Some of Barcelona’s most awe-inspiring monuments did not come without cost – often at the expense of peoples’ lives.  Two of the most popular tourist attractions in particular, Palau and Parc Güell, are among them.  That’s right – the bright colors, trencadís, helicoids and catenoids, and overall dream-like aesthetics of some of Antoni Gaudí’s most popular creations were funded by the Barcelona slave trade.

Though slavery in Barcelona had existed since the birth of the city, the number of voyages and volume of slaves quickly accelerated during the 19th century Trans-Atlantic slave trade.  Traders made their money overseas, in Spanish colonies like Cuba where slavery was rampant, but spent it back in Barcelona. This money enabled them to buy their way into the city’s bourgeoisie and fund its unique architecture.

key players in the Barcelona slave trade

Antonio López, a captain of industry and shipping magnate, was a key player.  In fact, a statue once graced a square in the city, named in his honour.
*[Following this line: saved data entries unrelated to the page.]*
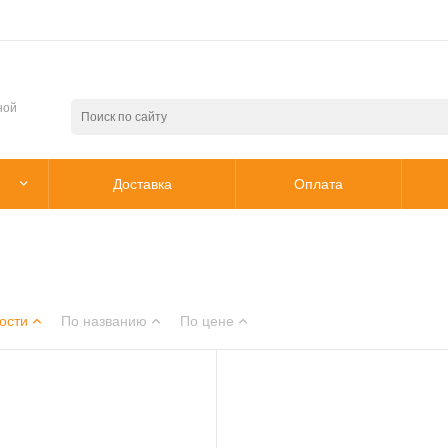
ной
Доставка
Оплата
ости
По названию
По цене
A notorious slave trader, López poured a huge amount of tainted money into Barcelona. He also had prominent connections to Joan Güell and Antoni Gaudí.  Thanks to his involvement in slave trafficking, he founded the Banco Hispano Colonial, the Companyia General de Tabacs de Filipines and the Companya Translatlantica del Vapor.

making progress

A statue of Antonio López was erected by the central Via Laietana avenue one year after his death.  People constantly defaced the statue with red paint in acts of protest. For years, citizens of Barcelona and several social platforms had petitioned to have the statue removed.  Finally, on March 4 2018, public outcry had the statue removed. This happened amid an environment of festivities, with fireworks and performers, organized by the Barcelona City Council and executed by the Comediants troupe.

photo c/o Barcelona City Hall

Although the statue has been removed, the square in which Barcelona’s primary post office is located is still named after López.  Many organizations continue to fight to rename the square.

spanish civil war

what was it?

The Spanish Civil war began in response to the abolition of the monarchy and subsequent establishment of a democratically-elected government in 1936.  It began when Nationalist generals Emilio Mola and Francisco Franco staged an uprising, attempting to overthrow the new administration. The Spanish Civil War was the most bloodshed Europe had seen since WWI ended in 1918.

Almost immediately, both sides (the Nationalist rebels and the Republic) requested foreign aid.  France and Great Britain both declined the request from the Republic. The Nationalists requested aid from Nazi Germany and Fascist Italy – and both countries granted the request of the rebels. 

An ominous precursor to the battle between democracy and fascism that would take place during WWII, the Spanish Civil War quickly proved to be a breeding ground for mass brutality. Most of these atrocities were executed by militants eager to expunge the opposition. Roughly half a million people lost their lives in the war.  Of these, about half died as the result of organized murder, mob violence, torture, or some other form of atrocity. 

the white terror

This period of brutality in the Spanish Civil War was so bad that it earned its own name – the White Terror.  Rape, public humiliation, concentration camps, forced labor and executions were the norm during this period. After Nationalist forces overran much of Northern Spain, Catalonia became a key Republican stronghold.  This didn’t last long, however, and rebel forces soon overtook Barcelona.  

As a tourist wandering around cheery, bright Barcelona, it’s near-impossible to imagine the atrocities that once occurred here.  At the top of La Rambla, a street now so saturated with tourists it’s difficult to breathe, was where some of the first shots of the Spanish Civil War were fired.  Or a mega-huge Apple store that had once been the Communist Headquarters, complete with adorning pictures of Lenin and Stalin. In Plaça Sant Felip Neri, tourists wander around, completely oblivious to the shrapnel marks decorating the exterior facade of the surrounding buildings.